## Recorded data
====

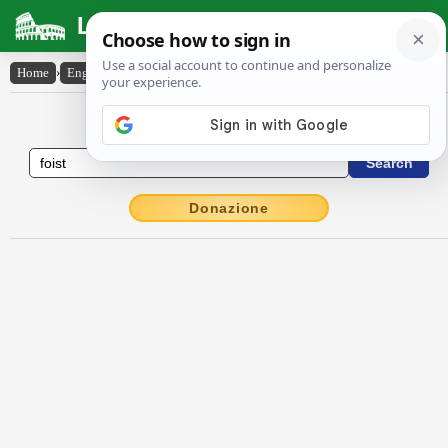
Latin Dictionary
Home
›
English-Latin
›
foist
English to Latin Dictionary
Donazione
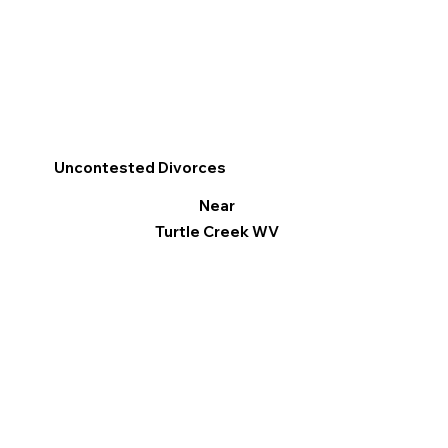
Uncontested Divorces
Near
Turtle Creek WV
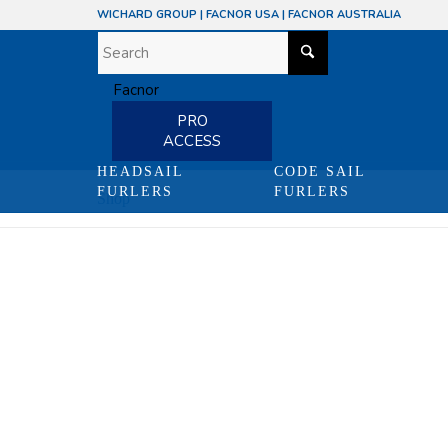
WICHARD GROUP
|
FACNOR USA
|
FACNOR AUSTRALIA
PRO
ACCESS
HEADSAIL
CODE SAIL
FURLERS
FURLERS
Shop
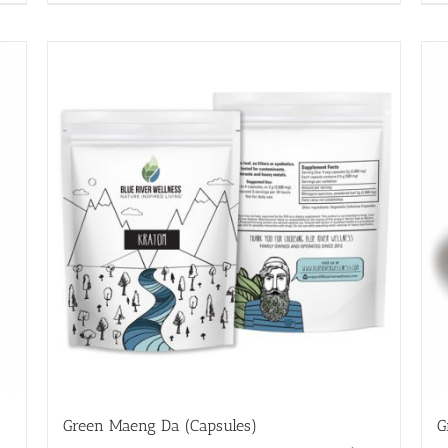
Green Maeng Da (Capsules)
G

====

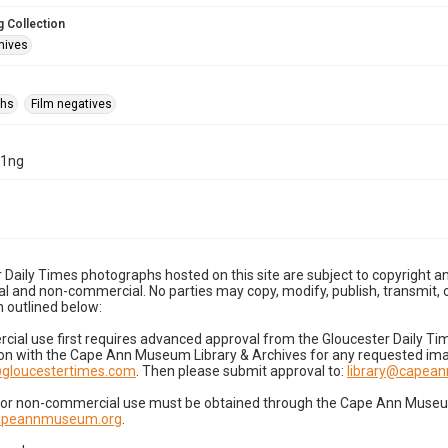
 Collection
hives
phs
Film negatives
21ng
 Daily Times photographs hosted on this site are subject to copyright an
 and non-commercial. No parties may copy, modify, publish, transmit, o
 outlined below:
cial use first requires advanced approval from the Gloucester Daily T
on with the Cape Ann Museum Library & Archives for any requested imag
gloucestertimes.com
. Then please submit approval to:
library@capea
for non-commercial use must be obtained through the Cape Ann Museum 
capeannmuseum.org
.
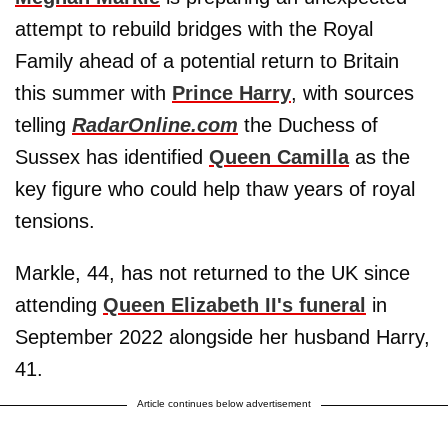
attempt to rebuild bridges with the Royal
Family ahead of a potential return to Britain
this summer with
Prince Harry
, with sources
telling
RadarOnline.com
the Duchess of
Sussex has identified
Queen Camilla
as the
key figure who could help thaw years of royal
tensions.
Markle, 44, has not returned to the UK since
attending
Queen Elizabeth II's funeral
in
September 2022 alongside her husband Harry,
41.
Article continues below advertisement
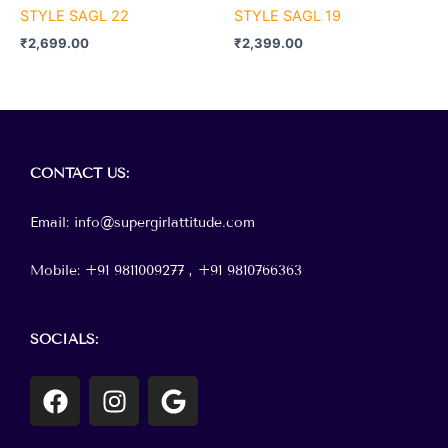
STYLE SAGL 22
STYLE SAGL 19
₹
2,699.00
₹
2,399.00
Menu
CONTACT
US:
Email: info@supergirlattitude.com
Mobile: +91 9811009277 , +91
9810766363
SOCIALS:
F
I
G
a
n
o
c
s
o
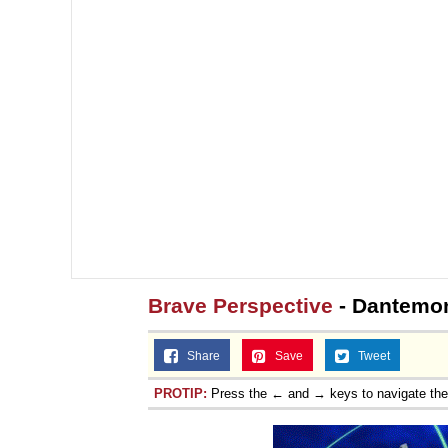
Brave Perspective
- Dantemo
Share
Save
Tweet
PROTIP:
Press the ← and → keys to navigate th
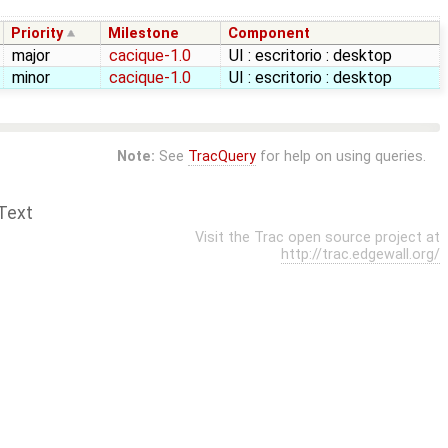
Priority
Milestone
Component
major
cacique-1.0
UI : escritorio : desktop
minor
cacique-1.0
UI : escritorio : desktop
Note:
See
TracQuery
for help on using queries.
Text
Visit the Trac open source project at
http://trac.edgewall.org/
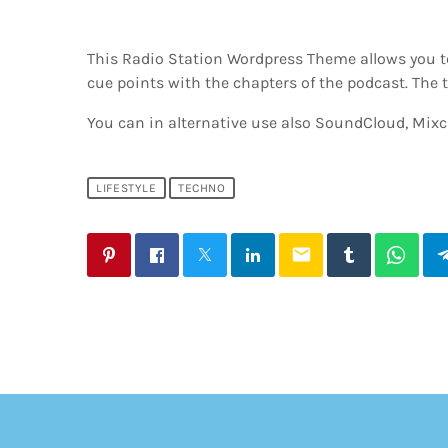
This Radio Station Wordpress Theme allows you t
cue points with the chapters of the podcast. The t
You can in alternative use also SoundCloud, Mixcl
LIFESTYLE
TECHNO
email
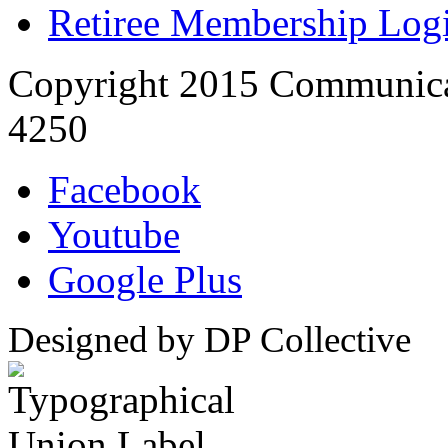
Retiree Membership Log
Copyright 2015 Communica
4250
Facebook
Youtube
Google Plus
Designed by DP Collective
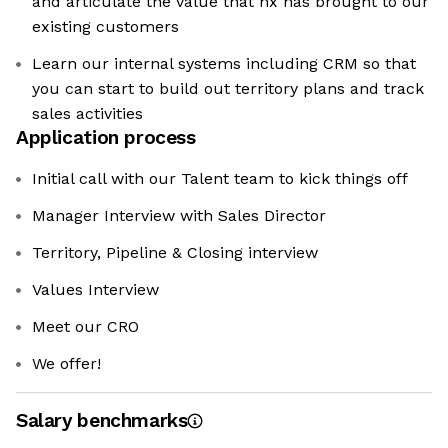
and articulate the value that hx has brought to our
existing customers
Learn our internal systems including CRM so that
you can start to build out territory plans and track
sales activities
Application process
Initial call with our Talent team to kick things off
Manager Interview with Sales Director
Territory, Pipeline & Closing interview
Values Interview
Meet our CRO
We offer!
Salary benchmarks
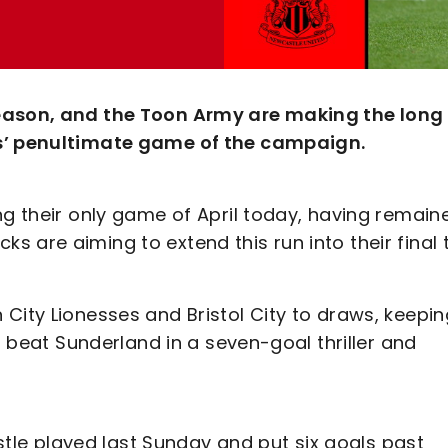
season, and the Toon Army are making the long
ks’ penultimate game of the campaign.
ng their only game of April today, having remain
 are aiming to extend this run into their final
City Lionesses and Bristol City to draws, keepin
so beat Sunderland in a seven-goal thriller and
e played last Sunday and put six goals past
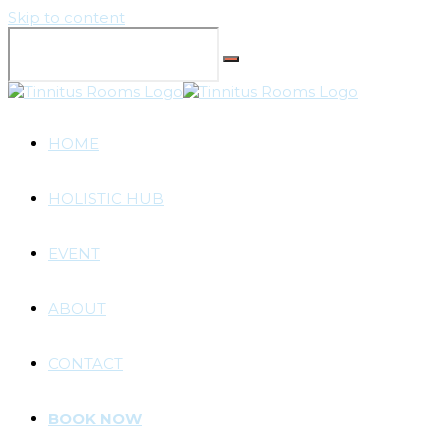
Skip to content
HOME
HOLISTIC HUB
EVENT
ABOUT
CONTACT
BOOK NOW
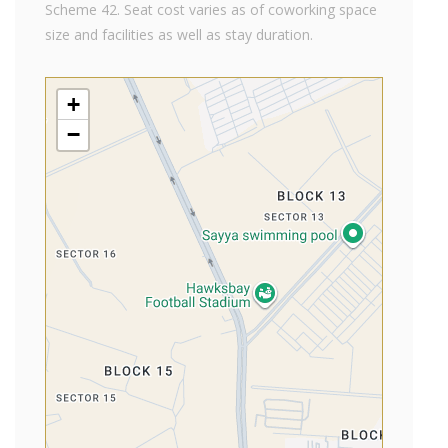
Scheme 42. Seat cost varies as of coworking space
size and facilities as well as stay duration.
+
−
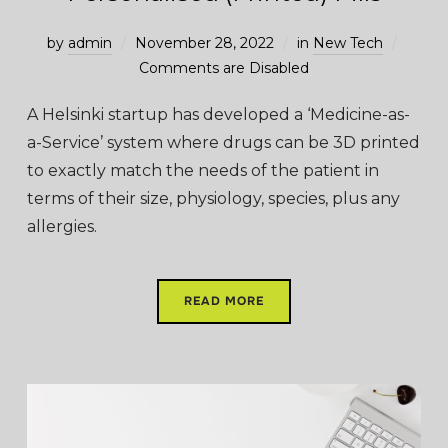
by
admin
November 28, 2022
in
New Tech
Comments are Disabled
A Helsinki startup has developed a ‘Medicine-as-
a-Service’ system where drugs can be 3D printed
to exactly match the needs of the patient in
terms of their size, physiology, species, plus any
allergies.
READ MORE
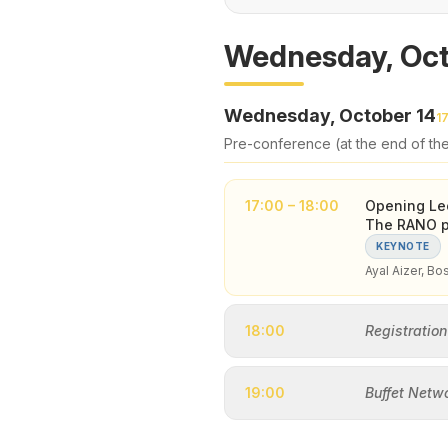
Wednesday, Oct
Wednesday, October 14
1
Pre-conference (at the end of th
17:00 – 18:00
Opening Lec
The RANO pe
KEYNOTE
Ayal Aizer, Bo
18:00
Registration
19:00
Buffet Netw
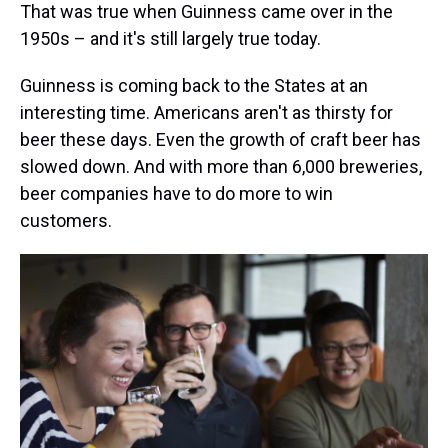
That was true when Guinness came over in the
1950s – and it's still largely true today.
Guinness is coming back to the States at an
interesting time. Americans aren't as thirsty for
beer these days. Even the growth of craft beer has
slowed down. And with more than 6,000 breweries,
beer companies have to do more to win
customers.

====

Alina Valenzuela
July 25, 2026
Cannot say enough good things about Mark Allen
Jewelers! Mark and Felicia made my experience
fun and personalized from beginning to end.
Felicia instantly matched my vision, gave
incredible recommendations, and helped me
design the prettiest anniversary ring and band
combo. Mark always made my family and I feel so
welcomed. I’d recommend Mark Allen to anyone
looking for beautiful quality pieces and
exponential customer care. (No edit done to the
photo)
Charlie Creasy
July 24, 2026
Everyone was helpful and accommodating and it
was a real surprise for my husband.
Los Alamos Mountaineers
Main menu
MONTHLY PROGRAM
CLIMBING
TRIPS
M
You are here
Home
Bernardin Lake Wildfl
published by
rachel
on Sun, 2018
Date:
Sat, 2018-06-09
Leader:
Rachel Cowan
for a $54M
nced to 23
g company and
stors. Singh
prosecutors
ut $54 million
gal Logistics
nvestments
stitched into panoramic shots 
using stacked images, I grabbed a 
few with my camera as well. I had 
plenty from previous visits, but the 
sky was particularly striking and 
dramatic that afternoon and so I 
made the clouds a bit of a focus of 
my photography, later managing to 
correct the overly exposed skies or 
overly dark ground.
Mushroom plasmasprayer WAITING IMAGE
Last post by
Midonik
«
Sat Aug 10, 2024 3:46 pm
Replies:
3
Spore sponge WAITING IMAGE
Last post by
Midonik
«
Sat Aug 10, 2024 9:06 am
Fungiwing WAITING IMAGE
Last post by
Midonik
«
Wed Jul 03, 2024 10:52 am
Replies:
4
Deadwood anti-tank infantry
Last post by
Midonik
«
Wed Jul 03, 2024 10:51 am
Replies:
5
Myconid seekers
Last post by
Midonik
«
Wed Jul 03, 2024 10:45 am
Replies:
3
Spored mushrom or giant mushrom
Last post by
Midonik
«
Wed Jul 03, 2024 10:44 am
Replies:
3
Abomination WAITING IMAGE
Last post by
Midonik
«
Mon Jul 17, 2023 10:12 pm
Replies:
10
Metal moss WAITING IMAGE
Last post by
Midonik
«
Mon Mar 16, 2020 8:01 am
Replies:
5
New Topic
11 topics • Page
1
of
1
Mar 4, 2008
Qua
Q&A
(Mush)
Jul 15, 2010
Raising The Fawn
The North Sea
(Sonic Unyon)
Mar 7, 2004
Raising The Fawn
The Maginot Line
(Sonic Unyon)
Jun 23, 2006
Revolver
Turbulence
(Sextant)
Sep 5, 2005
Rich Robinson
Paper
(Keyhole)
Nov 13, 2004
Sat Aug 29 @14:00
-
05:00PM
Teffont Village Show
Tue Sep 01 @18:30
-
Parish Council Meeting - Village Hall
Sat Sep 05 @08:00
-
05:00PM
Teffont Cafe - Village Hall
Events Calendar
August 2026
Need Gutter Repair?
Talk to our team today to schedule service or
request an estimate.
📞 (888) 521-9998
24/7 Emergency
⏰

====

## Work required
Reproduce every line from the entries that holds the word "Guinness".

## Answer section
That was true when Guinness came over in the
Guinness is coming back to the States at an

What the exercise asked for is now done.